= WHAT IS REQUIRED =
Please give the listing again in full, leaving out its images.

--

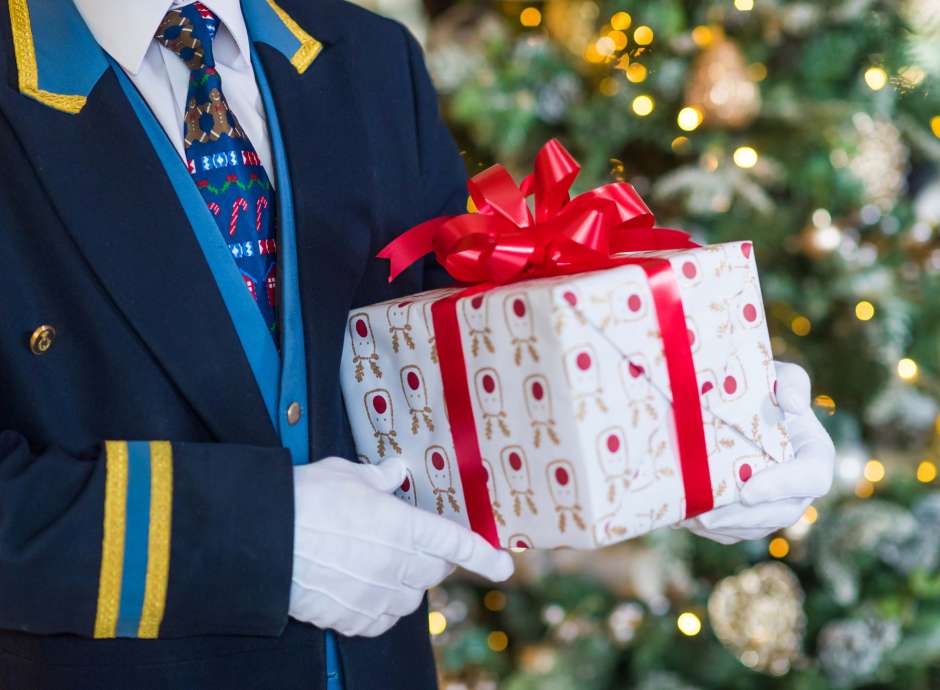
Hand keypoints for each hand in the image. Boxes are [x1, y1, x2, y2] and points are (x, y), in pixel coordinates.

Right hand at [289, 457, 512, 636]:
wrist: (261, 540)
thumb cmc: (304, 498)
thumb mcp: (345, 475)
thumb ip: (378, 478)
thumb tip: (396, 470)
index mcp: (405, 526)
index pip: (456, 543)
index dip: (484, 555)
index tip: (503, 566)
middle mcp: (398, 565)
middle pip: (433, 570)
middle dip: (430, 558)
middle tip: (409, 543)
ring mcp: (375, 596)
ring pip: (409, 599)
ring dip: (403, 584)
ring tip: (378, 564)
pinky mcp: (351, 617)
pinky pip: (379, 620)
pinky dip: (377, 608)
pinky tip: (360, 589)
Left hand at [683, 361, 834, 543]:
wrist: (737, 407)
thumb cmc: (762, 388)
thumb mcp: (779, 376)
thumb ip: (791, 382)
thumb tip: (793, 403)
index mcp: (814, 454)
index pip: (813, 478)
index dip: (784, 487)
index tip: (748, 489)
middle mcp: (800, 487)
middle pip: (782, 513)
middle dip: (745, 516)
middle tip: (708, 512)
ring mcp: (777, 505)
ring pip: (756, 527)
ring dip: (723, 525)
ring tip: (691, 516)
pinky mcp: (752, 517)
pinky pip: (736, 532)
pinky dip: (712, 529)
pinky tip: (686, 517)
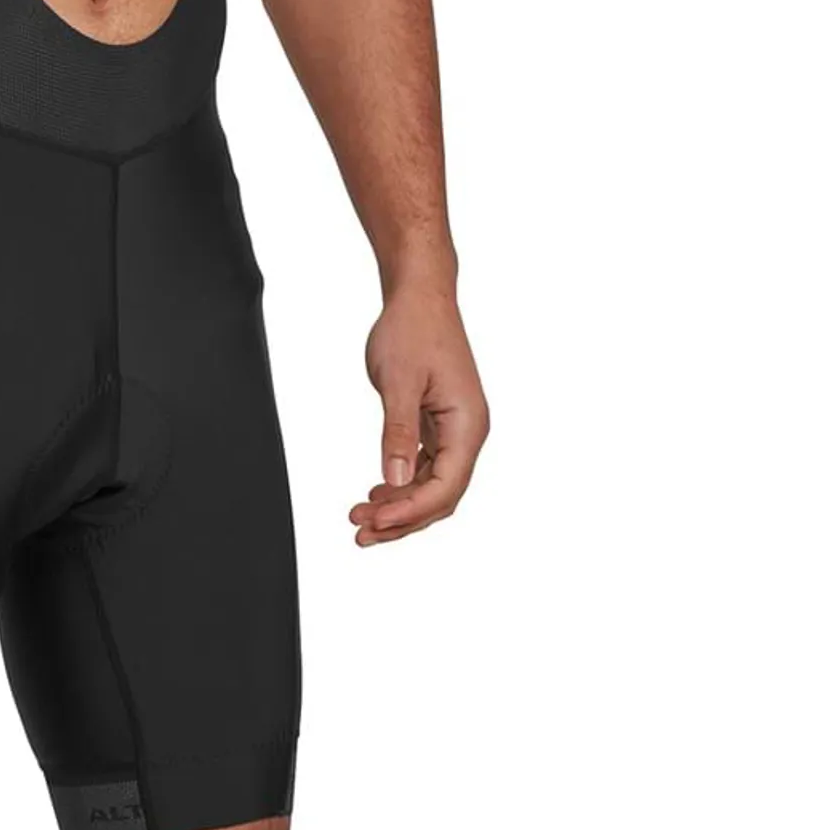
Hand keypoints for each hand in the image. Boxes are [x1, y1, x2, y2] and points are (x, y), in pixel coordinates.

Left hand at [350, 284, 488, 546]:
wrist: (419, 297)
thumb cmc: (412, 330)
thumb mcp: (399, 381)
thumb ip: (398, 432)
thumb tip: (396, 481)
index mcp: (468, 425)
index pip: (446, 486)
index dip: (411, 510)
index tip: (375, 522)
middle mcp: (468, 432)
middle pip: (441, 495)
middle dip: (403, 519)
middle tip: (361, 533)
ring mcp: (455, 429)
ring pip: (433, 484)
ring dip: (400, 505)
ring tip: (361, 518)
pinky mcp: (439, 423)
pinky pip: (426, 466)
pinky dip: (402, 484)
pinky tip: (376, 494)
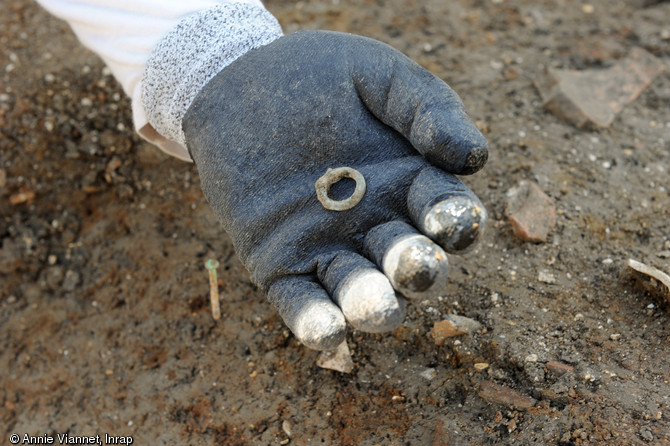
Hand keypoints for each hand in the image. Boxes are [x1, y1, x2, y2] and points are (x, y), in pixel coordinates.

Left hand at [183, 31, 487, 349]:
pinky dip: (316, 322)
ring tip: (374, 307)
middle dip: (416, 269)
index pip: (447, 213)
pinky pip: (302, 302)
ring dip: (371, 305)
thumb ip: (428, 108)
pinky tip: (325, 331)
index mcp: (410, 182)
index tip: (447, 221)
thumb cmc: (319, 75)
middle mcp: (376, 223)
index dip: (454, 222)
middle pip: (408, 263)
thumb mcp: (379, 76)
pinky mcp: (279, 262)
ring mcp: (328, 247)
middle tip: (415, 266)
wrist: (240, 80)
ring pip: (359, 292)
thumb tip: (475, 157)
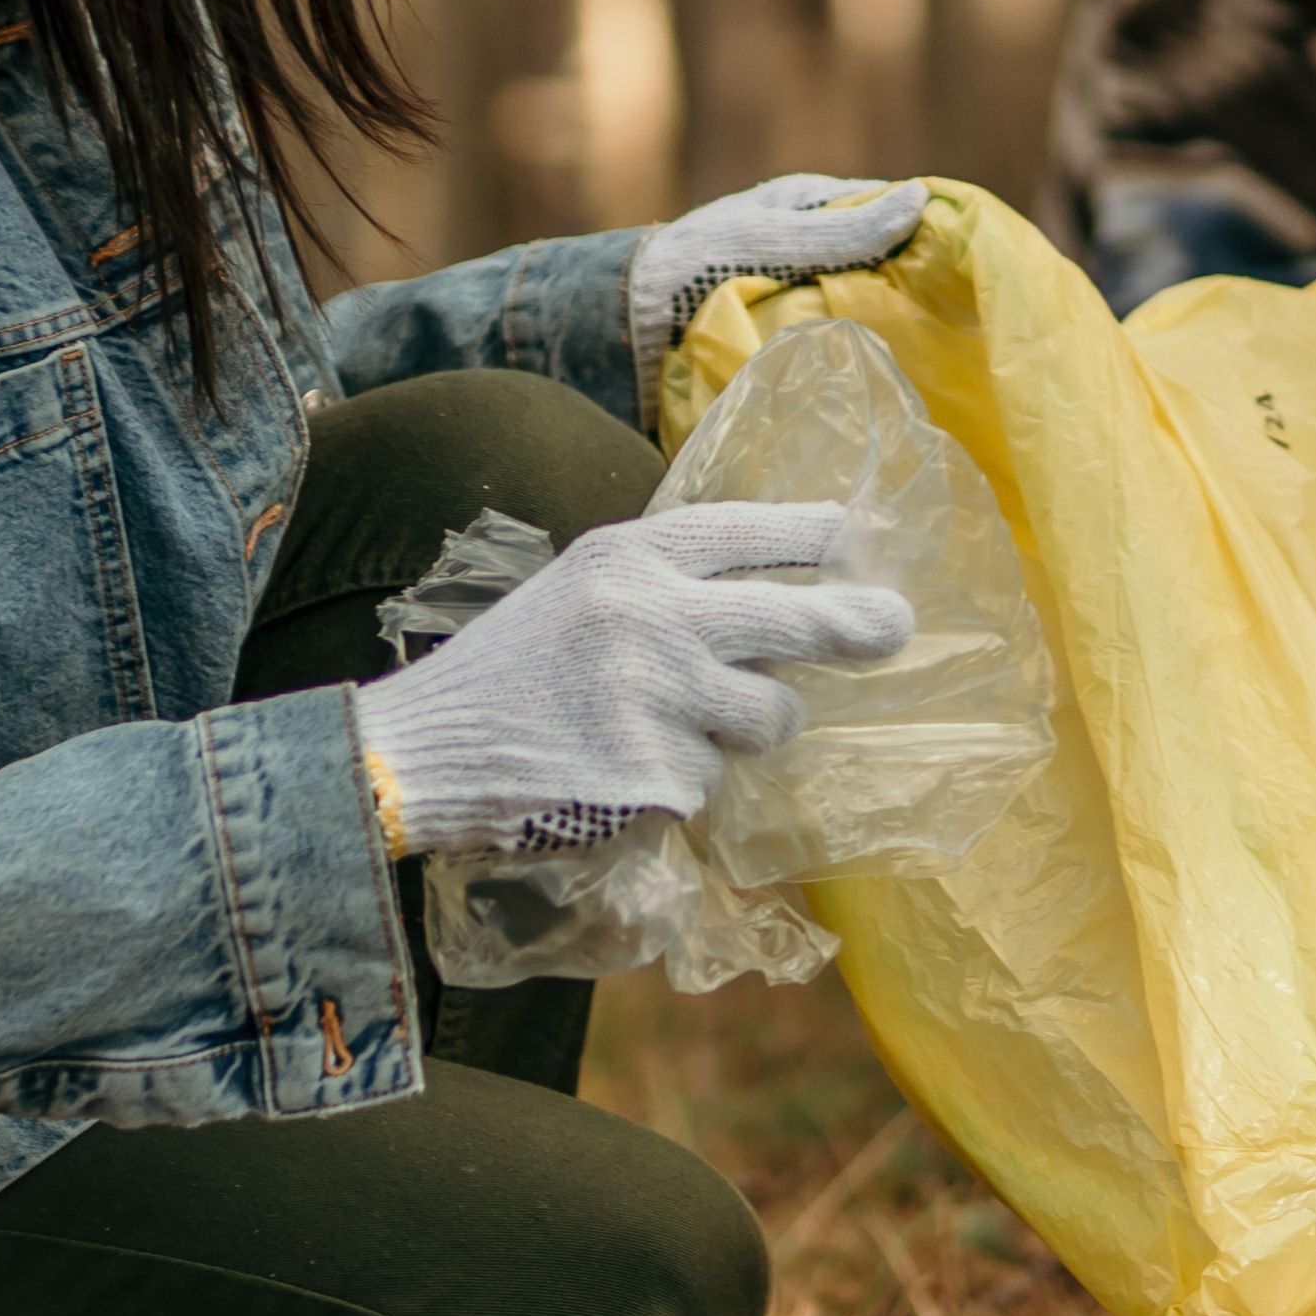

--

= RESPONSE TO THE EXERCISE =
Hand keypoints for each hand in the image. Boxes are [x1, y1, x2, y2] and points are (x, y), in pixel coordinates.

Right hand at [289, 457, 512, 636]:
wrist: (261, 540)
thumb cmc: (304, 498)
thumb mcp: (345, 475)
thumb ip: (378, 478)
thumb tip: (396, 470)
index mcp: (405, 526)
index pip: (456, 543)
index dip: (484, 555)
index tip: (503, 566)
middle mcp: (398, 565)
middle pip: (433, 570)
middle dip: (430, 558)
middle tip: (409, 543)
ring mcp: (375, 596)
ring pip: (409, 599)
ring dip: (403, 584)
ring tip: (378, 564)
pinky mcp: (351, 617)
pinky pip: (379, 620)
pinky dip: (377, 608)
pinky tip: (360, 589)
Left hand at [683, 361, 834, 543]:
wrist: (737, 407)
thumb cmc: (762, 388)
thumb mcp: (779, 376)
thumb ip: (791, 382)
thumb tip: (793, 403)
index mcp: (814, 454)
index pip: (813, 478)
index dip: (784, 487)
index tip: (748, 489)
middle mcp: (800, 487)
middle pip: (782, 513)
middle dip: (745, 516)
middle tip: (708, 512)
ring mcp: (777, 505)
ring pip: (756, 527)
ring dip: (723, 525)
ring tip: (691, 516)
pinky mcp: (752, 517)
pinky pip: (736, 532)
pinky dip: (712, 529)
pinky tip: (686, 517)
Hand keypoints for each hand in the image. Boxes are [x1, y1, x2, y2] and points are (x, y), in pixel coordinates.

Left hand at [350, 284, 488, 546]:
wrist: (419, 297)
thumb cmc: (412, 330)
thumb mcp: (399, 381)
thumb ip: (398, 432)
thumb tip: (396, 481)
index mcp: (468, 425)
index pip: (446, 486)
index dip: (411, 510)
index tip: (375, 522)
middle mcp: (468, 432)
middle pip: (441, 495)
middle dip: (403, 519)
middle tip: (361, 533)
ring mcp: (455, 429)
ring pip: (433, 484)
ring dip: (400, 505)
ring tip: (361, 518)
pinky mcp: (439, 423)
pinky pip: (426, 466)
pinky dip: (402, 484)
pinky tip: (376, 494)
Hand keypoints for each hand in the image. Boxes are [x1, y1, x2, y2] and points are (x, y), in pixel coordinates.

Left hand at [183, 31, 487, 349]:
pinky dip: (316, 322)
ring tip: (374, 307)
middle dip: (416, 269)
index pip: (447, 213)
pinky pip: (302, 302)
ring dip: (371, 305)
thumb ip: (428, 108)
pinky tip: (325, 331)
index mcp: (410, 182)
index tip: (447, 221)
thumb cmc: (319, 75)
middle mcp: (376, 223)
index dip: (454, 222)
middle pip: (408, 263)
thumb mcp: (379, 76)
pinky mcp: (279, 262)
ring mcp: (328, 247)
middle tip: (415, 266)
wrist: (240, 80)
ring pip: (359, 292)
thumb tip: (475, 157)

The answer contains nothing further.